Of course, adding this flavour is a supplement to the game. A challenge when you are trying to create tropes is that you have to spend valuable complexity points and effort bringing players up to speed. I suspect this is why existing franchises do well.
Solution: Quickly write some best-selling novels about your world. Then HbT will be a much easier sell.
I definitely agree that I am starting at a massive disadvantage because of lack of familiarity. DnD isn't popular because it did everything better, it is popular because it has all that familiarity built in. It has to do so much less work to get people to the table feeling prepared that other systems struggle to break in.
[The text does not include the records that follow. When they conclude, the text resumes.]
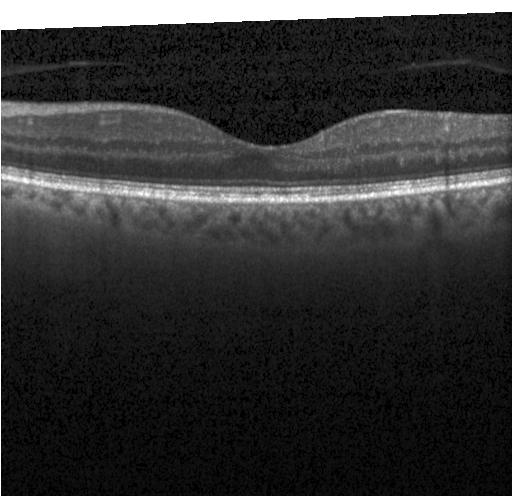 OCT scan showing neither choroidal neovascularization, diabetic macular edema, nor drusen.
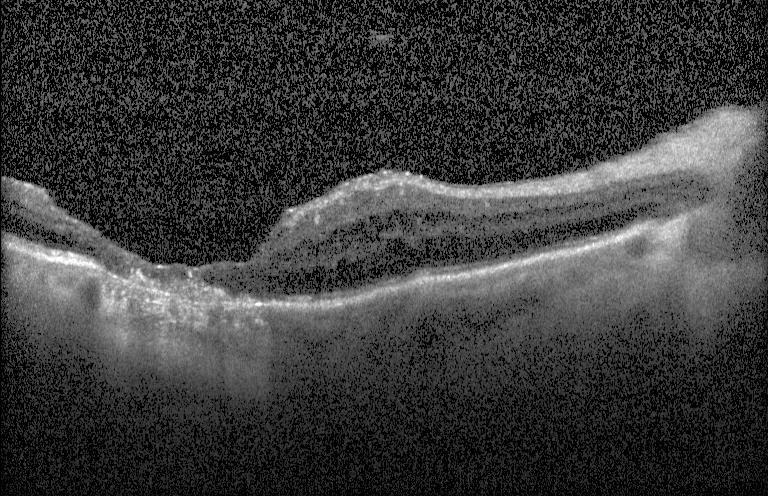
Optical coherence tomography B-scan. Fovea-centered. Spectral-domain optical coherence tomography. Heidelberg Spectralis — Dx: choroidal neovascularization (CNV).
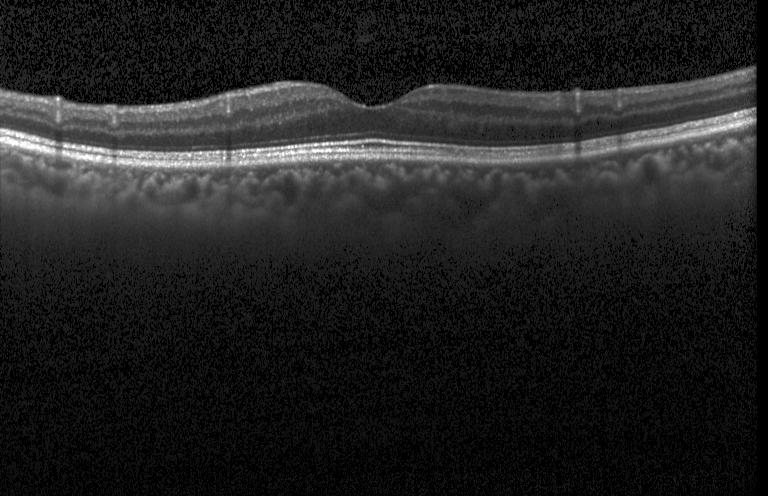

Through the macula. OCT line scan. Heidelberg Spectralis
Finding: no evidence of choroidal neovascularization, diabetic macular edema, or drusen.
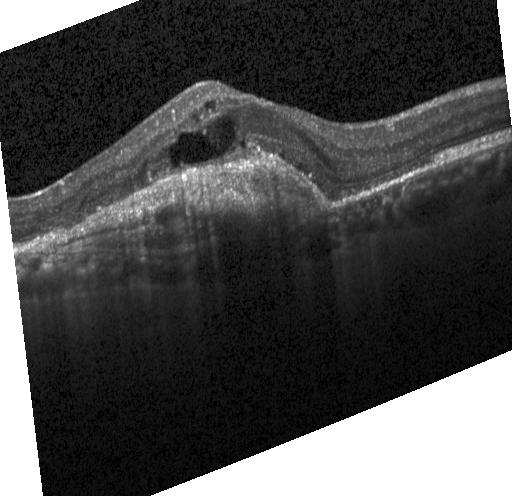 Retinal OCT cross-section. Finding: CNV.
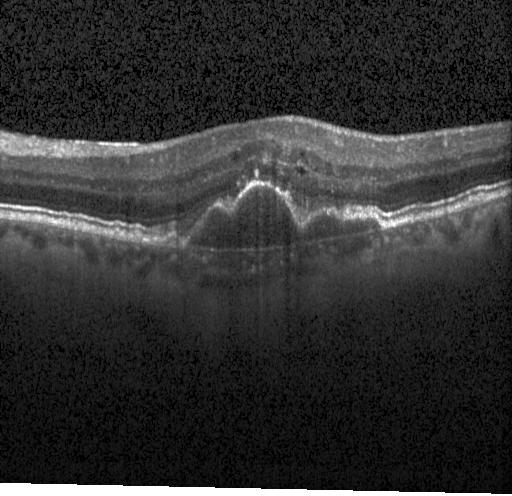

Optical coherence tomography scan
Diagnosis: a choroidal neovascular membrane.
ReplyDeleteI agree that I could use more flavour and backstory to get people ready. I suppose I need to build a bunch of cultural icons and maps and stuff to get things feeling more ready for people to just sit down and play. They can always ignore it if they want.
@Kevin
ReplyDeleteI agree that all these things are possible. When I build a world myself I try to have the character's actions have real consequences. Part of doing that is making powerful people and institutions that the characters have to care about. It is far easier to get people to pay attention to world dynamics when they have names. 'The guards' aren't scary and nobody cares about them. 'Baroness Valdoof the Wizard - who is known to possess the Orb of Distant Sight' is a real and serious force to be reckoned with. Even if he primary way of keeping people in line is just random guards things work better when people see the threats potentially arrayed against them.